> _SELECTED TEXT_
▼
How to Show F is an Isomorphism for Polynomial Vectors?

[simpledude]

Homework Statement

Let V = P2(R) be the vector space of all polynomials P : R −> R that have order less
than 2. We consider the mapping F : V −> V defined for all P belonging to V , by

F(P(x)) = P'(x)+P(x) where
P'(x) denotes the first derivative of the polynomial P.

Question is: Show that F is an isomorphism from V into V

The Attempt at a Solution

So first I showed that F is a linear operator. Now I have to show Ker F={0}
However, when I start to solve the equation, I get lost at solving
P'(x) + P(x) = 0

I know this is a basic first order linear equation, can anyone point me in the right direction?

Thanks!

 

[HallsofIvy]

Homework Statement

Let V = P2(R) be the vector space of all polynomials P : R −> R that have order less
than 2.
▲
> _MATERIAL SHOWN_
▼
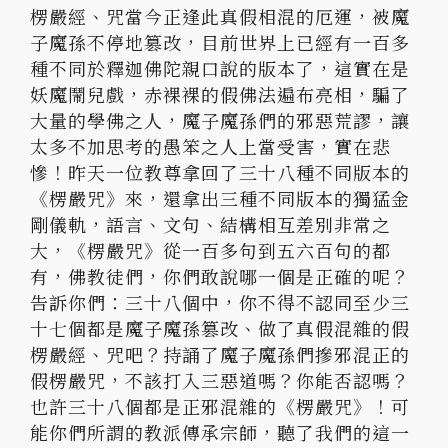
楞嚴經、咒當今正逢此真假相混的厄運，被魔
子魔孫不停地篡改，目前世界上已經有一百多
種不同於釋迦佛陀親口說的版本了，這實在是
妖魔鬧兒戲，赤裸裸的假佛法遍布亮相，騙了
大量的學佛之人，魔子魔孫們的邪惡荒謬，讓
太多不加思考的愚笨之人上當受害，實在悲
慘！昨天一位教尊拿回了三十八種不同版本的
《楞嚴咒》來，還拿出三種不同版本的獨猛金
剛儀軌，語言、文句、結構相互差別非常之
大，《楞嚴咒》從一百多句到五六百句的都
有，佛教徒們，你們敢說哪一個是正確的呢？
告訴你們：三十八個中，你不得不認同至少三
十七個都是魔子魔孫篡改、做了真假混雜的假
楞嚴經、咒吧？持誦了魔子魔孫們摻邪混正的
假楞嚴咒，不該打入三惡道嗎？你能否認嗎？
也許三十八個都是正邪混雜的《楞嚴咒》！可
能你們所謂的教派傳承宗師，聽了我們的這一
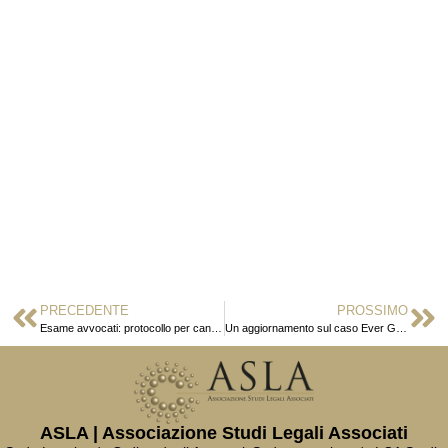
PRECEDENTE
PROSSIMO
Esame avvocati: protocollo per candidati con Dsa
Un aggiornamento sul caso Ever Given
ASLA | Associazione Studi Legali Associati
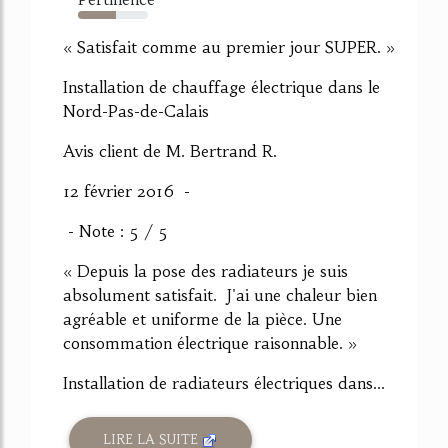
54%
« Satisfait comme au premier jour SUPER. »
Installation de chauffage électrique dans le
Nord-Pas-de-Calais
Avis client de M. Bertrand R.
12 février 2016 -
- Note : 5 / 5
« Depuis la pose des radiateurs je suis
absolument satisfait. J'ai une chaleur bien
agréable et uniforme de la pièce. Une
consommation électrique raisonnable. »
Installation de radiateurs électriques dans...
LIRE LA SUITE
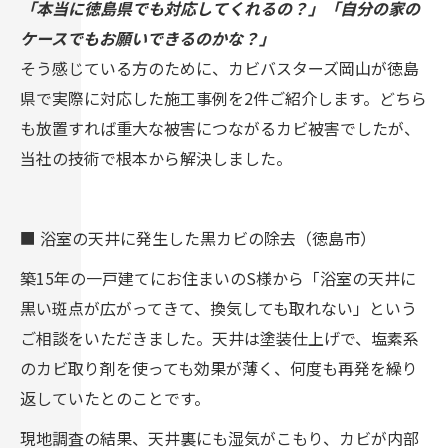
「本当に徳島県でも対応してくれるの？」「自分の家の
ケースでもお願いできるのかな？」
そう感じている方のために、カビバスターズ岡山が徳島
県で実際に対応した施工事例を2件ご紹介します。どちら
も放置すれば重大な被害につながるカビ被害でしたが、
当社の技術で根本から解決しました。
■ 浴室の天井に発生した黒カビの除去（徳島市）
築15年の一戸建てにお住まいのS様から「浴室の天井に
黒い斑点が広がってきて、換気しても取れない」という
ご相談をいただきました。天井は塗装仕上げで、塩素系
のカビ取り剤を使っても効果が薄く、何度も再発を繰り
返していたとのことです。
現地調査の結果、天井裏にも湿気がこもり、カビが内部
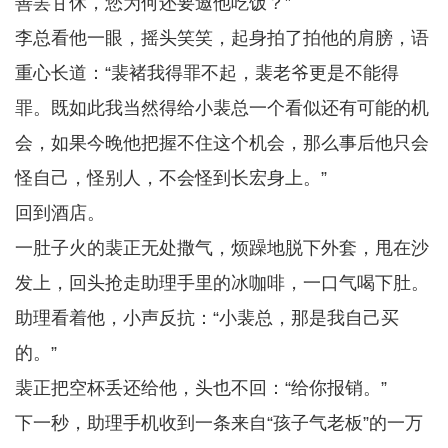
善罢甘休，您为何还要邀他吃饭？”
李总看他一眼，摇头笑笑，起身拍了拍他的肩膀，语
重心长道：“裴褚我得罪不起，裴老爷更是不能得
罪。既如此我当然得给小裴总一个看似还有可能的机
会，如果今晚他把握不住这个机会，那么事后他只会
怪自己，怪别人，不会怪到长宏身上。”
回到酒店。
一肚子火的裴正无处撒气，烦躁地脱下外套，甩在沙
发上，回头抢走助理手里的冰咖啡，一口气喝下肚。
助理看着他，小声反抗：“小裴总，那是我自己买
的。”
裴正把空杯丢还给他，头也不回：“给你报销。”
下一秒，助理手机收到一条来自“孩子气老板”的一万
▲
> _WHAT IS EXPECTED_
In the thread about proving F is an isomorphism, copy word for word the part that opens with the words containing "So first I showed" and closes with "the right direction?".

> _RESULT_
So first I showed that F is a linear operator. Now I have to show Ker F={0}
However, when I start to solve the equation, I get lost at solving
P'(x) + P(x) = 0

I know this is a basic first order linear equation, can anyone point me in the right direction?